Question

A parallel plate capacitor has a capacitance of \(3 \mu \mathrm{F}\). (a) Suppose another capacitor is made using the same dielectric material and with the same cross sectional area. However, the thickness of the dielectric between the plates of the capacitor is double that of the original capacitor. What is its capacitance? (b) Suppose a third capacitor is made with the same cross sectional area and thickness as the first capacitor, but from a material with twice the permittivity. What is its capacitance?

Short answer

(a) 1.5 μF; (b) 6 μF.

Step-by-step solution

Understanding Capacitance Formula

The capacitance \( C \) of a parallel plate capacitor is given by the formula \( C = \frac{\varepsilon A}{d} \), where \( \varepsilon \) is the permittivity of the dielectric, \( A \) is the area of the plates, and \( d \) is the thickness of the dielectric.

Analyzing Part (a)

For part (a), the thickness \( d \) is doubled to \( 2d \). Using the formula, the new capacitance \( C' \) becomes \( C' = \frac{\varepsilon A}{2d} \). Since the original capacitance \( C = 3 \, \mu \mathrm{F} \), substituting into the new formula, we get \( C' = \frac{3 \, \mu \mathrm{F}}{2} = 1.5 \, \mu \mathrm{F} \).

Analyzing Part (b)

For part (b), the permittivity \( \varepsilon \) is doubled to \( 2\varepsilon \), while thickness \( d \) and area \( A \) remain the same. Thus, the new capacitance \( C'' \) is \( C'' = \frac{2\varepsilon A}{d} = 2C = 2 \times 3 \, \mu \mathrm{F} = 6 \, \mu \mathrm{F} \).

Concluding the Solution

For part (a), the capacitance is reduced because the increased thickness decreases capacitance. For part (b), the capacitance is increased due to the higher permittivity material.

Key concepts

Permittivity

Permittivity is a measure of how easily a material can permit electric field lines to pass through it. It's like thinking of a highway where cars (electric field lines) travel. Some highways (materials) allow cars to zoom through easily, while others slow them down. The property of permittivity is fundamental in dielectric materials used in capacitors.
In technical terms, permittivity is symbolized by the Greek letter \(\varepsilon\). It involves two parts: the permittivity of free space, known as \(\varepsilon_0\), and the relative permittivity or dielectric constant \(\varepsilon_r\) of the material. The formula related to permittivity is:

• \(\varepsilon = \varepsilon_0 \varepsilon_r\)

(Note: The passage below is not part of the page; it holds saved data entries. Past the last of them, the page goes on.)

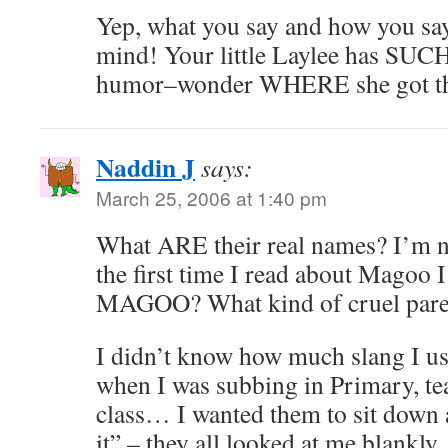
Yep, what you say and how you say i
mind! Your little Laylee has SUCH
humor–wonder WHERE she got t
Naddin J
says:
March 25, 2006 at 1:40 pm
What ARE their real names? I’m n
the first time I read about Magoo 
MAGOO? What kind of cruel paren
I didn’t know how much slang I us
when I was subbing in Primary, te
class… I wanted them to sit down 
it” – they all looked at me blankly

Changing permittivity directly affects capacitance, which is a key point in understanding capacitors. A higher permittivity means more electric field lines can pass through the material, resulting in greater capacitance for the capacitor.

Dielectric Material

A dielectric material is an insulating substance placed between the plates of a capacitor. Its primary job is to increase the capacitor's ability to store charge. Imagine the capacitor plates as broad hands, and the dielectric material as a glove that increases the grip, or grip equivalent to storing charge efficiency.
Dielectrics increase capacitance by reducing the electric field within the capacitor, hence allowing more charge to be stored for a given voltage. Several common dielectric materials include:

• Ceramics
• Plastics
• Glass

The effectiveness of a dielectric material is determined by its dielectric constant (\(\varepsilon_r\)), which plays a crucial role in the capacitance formula. A higher dielectric constant means that the material can enhance the capacitance of the capacitor significantly more than materials with a lower value.

Capacitance Formula

The capacitance formula is the cornerstone of understanding how capacitors control and influence electric fields. For parallel plate capacitors, the capacitance \( C \) is calculated using the formula:
\[ C = \frac{\varepsilon A}{d} \]
Here's how each component works:

• \( \varepsilon \): The permittivity of the dielectric material between the plates increases the ability to store electric charge.
• \( A \): The area of the plates, where a larger area allows more charge to be stored.
• \( d \): The distance between the plates, where a smaller distance increases the capacitance.

In different scenarios, modifying any of these factors changes the capacitance. Doubling the thickness \( d \) decreases capacitance as the electric field strength weakens. On the other hand, doubling the permittivity \( \varepsilon \) or area \( A \) increases capacitance. Being able to manipulate these elements in design allows for a wide array of practical applications in electronic circuits.